*** Opening of Exercise materials ***

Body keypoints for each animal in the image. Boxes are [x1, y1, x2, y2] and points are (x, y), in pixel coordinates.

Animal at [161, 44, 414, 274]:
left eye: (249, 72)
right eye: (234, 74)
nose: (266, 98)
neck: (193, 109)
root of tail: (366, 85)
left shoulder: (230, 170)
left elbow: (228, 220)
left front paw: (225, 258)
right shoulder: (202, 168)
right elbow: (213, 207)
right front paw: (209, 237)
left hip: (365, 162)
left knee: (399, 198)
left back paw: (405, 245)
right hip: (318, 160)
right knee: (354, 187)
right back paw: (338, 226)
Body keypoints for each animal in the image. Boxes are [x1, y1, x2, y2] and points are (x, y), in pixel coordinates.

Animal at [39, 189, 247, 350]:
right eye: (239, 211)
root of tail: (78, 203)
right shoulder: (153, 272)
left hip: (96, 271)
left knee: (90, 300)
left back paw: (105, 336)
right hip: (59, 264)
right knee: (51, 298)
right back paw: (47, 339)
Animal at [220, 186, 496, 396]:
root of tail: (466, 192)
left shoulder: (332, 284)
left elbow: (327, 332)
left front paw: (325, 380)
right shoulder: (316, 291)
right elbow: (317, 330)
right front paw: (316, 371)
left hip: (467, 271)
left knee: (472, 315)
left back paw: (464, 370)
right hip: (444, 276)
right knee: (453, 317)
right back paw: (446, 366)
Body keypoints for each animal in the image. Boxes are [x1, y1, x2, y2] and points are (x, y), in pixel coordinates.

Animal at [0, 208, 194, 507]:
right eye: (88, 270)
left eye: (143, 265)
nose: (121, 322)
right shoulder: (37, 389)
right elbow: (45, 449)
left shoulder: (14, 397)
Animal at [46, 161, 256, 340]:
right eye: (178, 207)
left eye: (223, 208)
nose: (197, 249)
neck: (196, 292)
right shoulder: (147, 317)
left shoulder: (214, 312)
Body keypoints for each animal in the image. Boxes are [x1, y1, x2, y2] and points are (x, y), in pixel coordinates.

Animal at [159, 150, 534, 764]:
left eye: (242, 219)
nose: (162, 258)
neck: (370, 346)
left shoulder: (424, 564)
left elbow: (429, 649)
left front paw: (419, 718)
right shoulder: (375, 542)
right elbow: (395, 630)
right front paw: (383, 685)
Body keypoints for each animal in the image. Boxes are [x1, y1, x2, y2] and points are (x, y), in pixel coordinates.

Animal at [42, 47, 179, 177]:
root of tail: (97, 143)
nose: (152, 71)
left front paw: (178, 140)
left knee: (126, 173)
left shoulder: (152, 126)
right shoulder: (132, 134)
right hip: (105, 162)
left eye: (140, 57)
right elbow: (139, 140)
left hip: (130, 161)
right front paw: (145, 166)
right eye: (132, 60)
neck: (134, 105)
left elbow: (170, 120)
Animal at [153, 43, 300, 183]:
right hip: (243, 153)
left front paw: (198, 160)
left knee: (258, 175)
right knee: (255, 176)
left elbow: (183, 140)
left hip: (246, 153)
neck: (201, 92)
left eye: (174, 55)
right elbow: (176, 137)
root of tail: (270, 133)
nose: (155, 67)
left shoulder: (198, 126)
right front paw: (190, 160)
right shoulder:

*** Close of Exercise materials ***

What you will do ->
Down to the last line, return the data above exactly.

Written solution ->
Body keypoints for each animal in the image. Boxes are [x1, y1, x2, y2] and points are (x, y), in pixel coordinates.

Animal at [161, 44, 414, 274]:
left eye: (249, 72)
right eye: (234, 74)
nose: (266, 98)
neck: (193, 109)
root of tail: (366, 85)
left shoulder: (230, 170)
left elbow: (228, 220)
left front paw: (225, 258)
right shoulder: (202, 168)
right elbow: (213, 207)
right front paw: (209, 237)
left hip: (365, 162)
left knee: (399, 198)
left back paw: (405, 245)
right hip: (318, 160)
right knee: (354, 187)
right back paw: (338, 226)
Body keypoints for each animal in the image. Boxes are [x1, y1, x2, y2] and points are (x, y), in pixel coordinates.

Animal at [39, 189, 247, 350]:
right eye: (239, 211)
root of tail: (78, 203)
right shoulder: (153, 272)
left hip: (96, 271)
left knee: (90, 300)
left back paw: (105, 336)
right hip: (59, 264)
right knee: (51, 298)
right back paw: (47, 339)
Animal at [220, 186, 496, 396]:
root of tail: (466, 192)
left shoulder: (332, 284)
left elbow: (327, 332)
left front paw: (325, 380)
right shoulder: (316, 291)
right elbow: (317, 330)
right front paw: (316, 371)
left hip: (467, 271)
left knee: (472, 315)
left back paw: (464, 370)
right hip: (444, 276)
right knee: (453, 317)
right back paw: (446, 366)
Body keypoints for each animal in the image. Boxes are [x1, y1, x2, y2] and points are (x, y), in pixel coordinates.

Animal at [0, 208, 194, 507]:
right eye: (88, 270)
left eye: (143, 265)
nose: (121, 322)
right shoulder: (37, 389)
right elbow: (45, 449)
left shoulder: (14, 397)
Animal at [46, 161, 256, 340]:
right eye: (178, 207)
left eye: (223, 208)
nose: (197, 249)
neck: (196, 292)
right shoulder: (147, 317)
left shoulder: (214, 312)
Body keypoints for each animal in the image. Boxes are [x1, y1, x2, y2] and points are (x, y), in pixel coordinates.

Animal at [159, 150, 534, 764]:
left eye: (242, 219)
nose: (162, 258)
neck: (370, 346)
left shoulder: (424, 564)
left elbow: (429, 649)
left front paw: (419, 718)
right shoulder: (375, 542)
right elbow: (395, 630)
right front paw: (383, 685)
Body keypoints for each animal in the image. Boxes are [x1, y1, x2, y2] and points are (x, y), in pixel coordinates.

Animal at [42, 47, 179, 177]:
root of tail: (97, 143)
nose: (152, 71)
left front paw: (178, 140)
left knee: (126, 173)
left shoulder: (152, 126)
right shoulder: (132, 134)
right hip: (105, 162)
left eye: (140, 57)
right elbow: (139, 140)
left hip: (130, 161)
right front paw: (145, 166)
right eye: (132, 60)
neck: (134, 105)
left elbow: (170, 120)
Animal at [153, 43, 300, 183]:
right hip: (243, 153)
left front paw: (198, 160)
left knee: (258, 175)
right knee: (255, 176)
left elbow: (183, 140)
left hip: (246, 153)
neck: (201, 92)
left eye: (174, 55)
right elbow: (176, 137)
root of tail: (270, 133)
nose: (155, 67)
left shoulder: (198, 126)
right front paw: (190, 160)
right shoulder:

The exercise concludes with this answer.